A review by huerca_armada
A People's History of the United States by Howard Zinn

4.0

"What is America?" On its surface, a trite and open-ended question. Too open-ended, even. How can you conceive of a satisfactory answer to it? Where do you even begin with the idea of America? With the establishment of the nation in 1776? With the first settlers that landed in what was to be Jamestown? Perhaps when Columbus and his men landed on the shores and met the Arawak -- when the seal that separated two distinct hemispheres of the world was broken, and something was forced to emerge to define it?

Its a question that underscores the late Howard Zinn's most famous work, and for good reason. The concept of America is nebulous, but we all have experience in schooling around the key pillars of it. The settlements, the Revolutionary War, the freeing of the slaves, and later that of World War 2, Vietnam, and more. We are familiar with the men who defined this history as presidents, generals, and as political leaders. But for all that, there is a key element missing to all of this.

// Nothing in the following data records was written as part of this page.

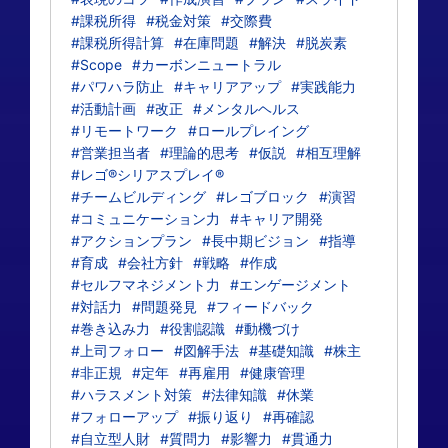
#課税所得
#税金対策
#交際費
#課税所得計算
#在庫問題
#解決
#脱炭素
#Scope
#カーボンニュートラル
#パワハラ防止
#キャリアアップ
#実践能力
#活動計画
#改正
#メンタルヘルス
#リモートワーク
#ロールプレイング
#営業担当者
#理論的思考
#仮説
#相互理解
#レゴ®シリアスプレイ®
#チームビルディング
#レゴブロック
#演習
#コミュニケーション力
#キャリア開発
#アクションプラン
#長中期ビジョン
#指導
#育成
#会社方針
#戦略
#作成
#セルフマネジメント力
#エンゲージメント
#対話力
#問題発見
#フィードバック
#巻き込み力
#役割認識
#動機づけ
#上司フォロー
#図解手法
#基礎知識
#株主
#非正規
#定年
#再雇用
#健康管理
#ハラスメント対策
#法律知識
#休業
#フォローアップ
#振り返り
#再確認
#自立型人財
#質問力
#影響力
#貫通力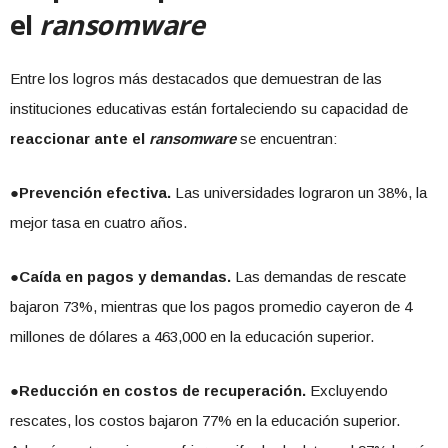
el
ransomware
Entre los logros más destacados que demuestran de las
instituciones educativas están fortaleciendo su capacidad de
reaccionar ante el
ransomware
se encuentran:
●
Prevención efectiva.
Las universidades lograron un 38%, la
mejor tasa en cuatro años.
●
Caída en pagos y demandas.
Las demandas de rescate
bajaron 73%, mientras que los pagos promedio cayeron de 4
millones de dólares a 463,000 en la educación superior.
●
Reducción en costos de recuperación.
Excluyendo
rescates, los costos bajaron 77% en la educación superior.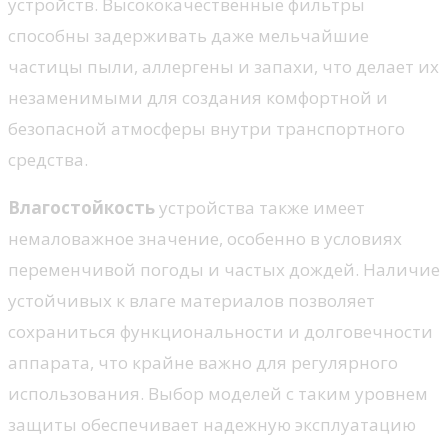
устройств. Высококачественные фильтры
способны задерживать даже мельчайшие
частицы пыли, аллергены и запахи, что делает их
незаменимыми для создания комфортной и
безопасной атмосферы внутри транспортного
средства.
Влагостойкость
устройства также имеет
немаловажное значение, особенно в условиях
переменчивой погоды и частых дождей. Наличие
устойчивых к влаге материалов позволяет
сохраниться функциональности и долговечности
аппарата, что крайне важно для регулярного
использования. Выбор моделей с таким уровнем
защиты обеспечивает надежную эксплуатацию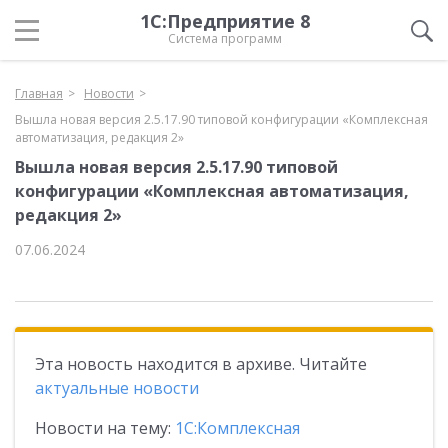
1С:Предприятие 8
Система программ
Главная
Новости
Вышла новая версия 2.5.17.90 типовой конфигурации «Комплексная
автоматизация, редакция 2»
Вышла новая версия 2.5.17.90 типовой
конфигурации «Комплексная автоматизация,
редакция 2»
07.06.2024
Эта новость находится в архиве. Читайте
актуальные новости
Новости на тему:
1С:Комплексная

At its core, A People's History of the United States is an essential window into the popular struggles that have defined all of the peoples of America: the native inhabitants who were forced out, the slaves imported to the country, and the poverty of the working-class from the tenant farmers to the industrial workers. Zinn's work is a critique of the national mythmaking that has defined America from its inception, and demolitions the fables of American exceptionalism and promise. It is an exhaustive narrative of betrayal, of class struggle that has permeated the whole course of America's history from the tail end of the 15th century up until the present day. Again and again, the point is clear -- that popular upwellings of discontent against conservative political caretakers, the rich and capital owners, have pervaded our shared history for centuries. That mutual aid, solidarity between classes and disparate groups of people, has persisted and flourished in spite of efforts to drive wedges between them.

While I do find that Zinn retread his own ground at certain points during his accounting, and that some instances I already knew what he was working his narrative towards from other materials I've read, A People's History of the United States and its detailed accountancy of America's history remains vital to every reader.